◆ Exercise objective ◆
In the lines below, look for "Jean". Copy each line where it appears.
(Input for this task Opens)
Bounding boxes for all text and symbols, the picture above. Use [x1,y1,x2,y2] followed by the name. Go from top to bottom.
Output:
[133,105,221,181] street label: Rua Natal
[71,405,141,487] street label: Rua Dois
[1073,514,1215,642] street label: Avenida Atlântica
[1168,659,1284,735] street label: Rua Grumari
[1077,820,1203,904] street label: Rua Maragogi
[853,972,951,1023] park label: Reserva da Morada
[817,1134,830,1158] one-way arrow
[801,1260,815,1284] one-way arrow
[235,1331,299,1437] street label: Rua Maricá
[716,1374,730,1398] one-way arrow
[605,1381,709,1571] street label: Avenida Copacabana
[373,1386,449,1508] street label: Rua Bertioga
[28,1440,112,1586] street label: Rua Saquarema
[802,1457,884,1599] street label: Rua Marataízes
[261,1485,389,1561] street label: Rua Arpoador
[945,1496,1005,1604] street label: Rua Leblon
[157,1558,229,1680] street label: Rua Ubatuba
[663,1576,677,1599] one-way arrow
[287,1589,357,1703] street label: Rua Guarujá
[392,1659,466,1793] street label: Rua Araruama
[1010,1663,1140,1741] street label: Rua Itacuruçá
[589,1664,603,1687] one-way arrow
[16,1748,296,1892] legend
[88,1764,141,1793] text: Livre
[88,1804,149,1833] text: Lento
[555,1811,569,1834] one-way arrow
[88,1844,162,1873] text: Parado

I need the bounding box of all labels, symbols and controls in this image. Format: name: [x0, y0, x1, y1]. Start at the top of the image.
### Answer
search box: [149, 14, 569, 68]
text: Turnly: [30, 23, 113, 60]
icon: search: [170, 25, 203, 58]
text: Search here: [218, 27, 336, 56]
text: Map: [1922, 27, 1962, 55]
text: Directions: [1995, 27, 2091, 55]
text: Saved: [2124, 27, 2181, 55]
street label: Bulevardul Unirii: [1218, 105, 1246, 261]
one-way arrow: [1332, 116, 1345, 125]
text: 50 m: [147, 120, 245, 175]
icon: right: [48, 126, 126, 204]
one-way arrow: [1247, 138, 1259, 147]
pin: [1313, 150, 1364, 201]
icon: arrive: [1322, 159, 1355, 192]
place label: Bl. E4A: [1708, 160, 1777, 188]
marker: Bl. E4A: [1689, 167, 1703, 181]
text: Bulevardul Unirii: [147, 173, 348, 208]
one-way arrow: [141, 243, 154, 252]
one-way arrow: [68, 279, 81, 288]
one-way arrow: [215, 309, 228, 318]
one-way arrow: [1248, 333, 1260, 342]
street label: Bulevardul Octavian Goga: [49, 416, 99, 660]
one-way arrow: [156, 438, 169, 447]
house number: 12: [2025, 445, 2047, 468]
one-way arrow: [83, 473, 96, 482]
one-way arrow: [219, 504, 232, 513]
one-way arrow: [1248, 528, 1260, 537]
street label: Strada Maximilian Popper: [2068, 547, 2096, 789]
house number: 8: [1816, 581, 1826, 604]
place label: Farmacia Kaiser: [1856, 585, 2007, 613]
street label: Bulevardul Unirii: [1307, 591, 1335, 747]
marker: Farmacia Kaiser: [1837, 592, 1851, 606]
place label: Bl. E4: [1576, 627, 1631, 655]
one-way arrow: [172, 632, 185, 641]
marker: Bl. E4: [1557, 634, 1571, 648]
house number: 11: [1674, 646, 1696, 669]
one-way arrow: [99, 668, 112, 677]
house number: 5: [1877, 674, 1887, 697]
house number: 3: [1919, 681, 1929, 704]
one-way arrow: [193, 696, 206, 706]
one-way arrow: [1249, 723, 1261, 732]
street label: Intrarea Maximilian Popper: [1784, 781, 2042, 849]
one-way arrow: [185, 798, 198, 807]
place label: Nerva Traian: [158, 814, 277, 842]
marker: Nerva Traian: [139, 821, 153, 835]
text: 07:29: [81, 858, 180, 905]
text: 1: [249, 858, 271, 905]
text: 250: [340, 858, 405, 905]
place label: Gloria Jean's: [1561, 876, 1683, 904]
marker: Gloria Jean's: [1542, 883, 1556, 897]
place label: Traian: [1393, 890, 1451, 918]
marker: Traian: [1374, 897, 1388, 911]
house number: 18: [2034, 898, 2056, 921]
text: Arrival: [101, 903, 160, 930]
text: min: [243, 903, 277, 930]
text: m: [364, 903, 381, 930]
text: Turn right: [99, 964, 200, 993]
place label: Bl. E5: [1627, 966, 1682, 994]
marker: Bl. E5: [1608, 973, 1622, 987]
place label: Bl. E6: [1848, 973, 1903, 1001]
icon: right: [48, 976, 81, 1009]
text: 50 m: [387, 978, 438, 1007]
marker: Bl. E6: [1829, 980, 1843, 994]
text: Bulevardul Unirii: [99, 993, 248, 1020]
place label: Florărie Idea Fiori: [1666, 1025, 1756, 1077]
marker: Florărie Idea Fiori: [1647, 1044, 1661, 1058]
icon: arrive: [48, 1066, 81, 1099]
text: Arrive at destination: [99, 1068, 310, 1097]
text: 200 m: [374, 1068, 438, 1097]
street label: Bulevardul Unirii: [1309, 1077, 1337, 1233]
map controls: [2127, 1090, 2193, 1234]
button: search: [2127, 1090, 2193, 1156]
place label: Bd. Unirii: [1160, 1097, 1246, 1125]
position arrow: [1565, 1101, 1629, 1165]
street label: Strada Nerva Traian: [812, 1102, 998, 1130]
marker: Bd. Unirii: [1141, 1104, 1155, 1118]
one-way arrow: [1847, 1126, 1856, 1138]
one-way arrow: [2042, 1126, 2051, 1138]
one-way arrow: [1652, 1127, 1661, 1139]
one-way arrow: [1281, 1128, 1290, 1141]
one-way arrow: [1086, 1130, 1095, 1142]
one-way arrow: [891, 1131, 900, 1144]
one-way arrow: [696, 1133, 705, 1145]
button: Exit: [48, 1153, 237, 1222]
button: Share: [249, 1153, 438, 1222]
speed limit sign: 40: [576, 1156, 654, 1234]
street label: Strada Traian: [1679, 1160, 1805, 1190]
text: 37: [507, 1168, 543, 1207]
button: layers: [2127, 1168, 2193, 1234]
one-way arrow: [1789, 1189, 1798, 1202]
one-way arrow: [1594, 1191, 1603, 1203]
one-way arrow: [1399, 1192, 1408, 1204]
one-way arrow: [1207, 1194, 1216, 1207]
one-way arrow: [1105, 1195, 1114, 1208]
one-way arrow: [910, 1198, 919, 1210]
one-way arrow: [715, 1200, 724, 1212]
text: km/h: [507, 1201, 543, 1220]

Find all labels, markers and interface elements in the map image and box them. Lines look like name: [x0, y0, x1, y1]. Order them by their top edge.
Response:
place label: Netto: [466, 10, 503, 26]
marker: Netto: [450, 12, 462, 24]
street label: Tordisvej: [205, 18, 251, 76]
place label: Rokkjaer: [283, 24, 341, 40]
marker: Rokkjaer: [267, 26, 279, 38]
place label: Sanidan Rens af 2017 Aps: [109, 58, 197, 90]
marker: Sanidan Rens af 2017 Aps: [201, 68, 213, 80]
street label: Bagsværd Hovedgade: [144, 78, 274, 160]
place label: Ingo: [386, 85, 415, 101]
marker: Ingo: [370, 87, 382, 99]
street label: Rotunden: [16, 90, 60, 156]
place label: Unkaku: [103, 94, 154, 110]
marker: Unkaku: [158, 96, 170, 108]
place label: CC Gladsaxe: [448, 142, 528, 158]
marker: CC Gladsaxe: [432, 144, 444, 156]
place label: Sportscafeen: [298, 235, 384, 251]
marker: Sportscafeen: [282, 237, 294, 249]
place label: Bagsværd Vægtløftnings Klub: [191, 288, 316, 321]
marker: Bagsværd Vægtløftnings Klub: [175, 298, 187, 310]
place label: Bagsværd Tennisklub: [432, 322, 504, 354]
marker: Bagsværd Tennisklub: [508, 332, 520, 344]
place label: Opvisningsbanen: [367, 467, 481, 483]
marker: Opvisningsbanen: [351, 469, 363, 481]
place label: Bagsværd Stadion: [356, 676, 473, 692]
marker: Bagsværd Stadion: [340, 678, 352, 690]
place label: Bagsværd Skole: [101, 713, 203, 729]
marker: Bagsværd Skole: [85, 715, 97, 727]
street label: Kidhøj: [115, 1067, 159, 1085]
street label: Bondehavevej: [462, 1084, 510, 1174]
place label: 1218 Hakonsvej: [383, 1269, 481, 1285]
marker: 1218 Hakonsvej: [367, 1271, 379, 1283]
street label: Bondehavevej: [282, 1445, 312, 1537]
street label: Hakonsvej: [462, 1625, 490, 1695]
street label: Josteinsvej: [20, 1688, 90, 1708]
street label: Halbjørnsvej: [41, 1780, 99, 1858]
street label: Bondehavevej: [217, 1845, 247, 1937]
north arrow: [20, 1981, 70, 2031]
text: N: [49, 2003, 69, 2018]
(Input for this task Closes)
◆ Output below ◆
place label: Gloria Jean's: [1561, 876, 1683, 904]
marker: Gloria Jean's: [1542, 883, 1556, 897]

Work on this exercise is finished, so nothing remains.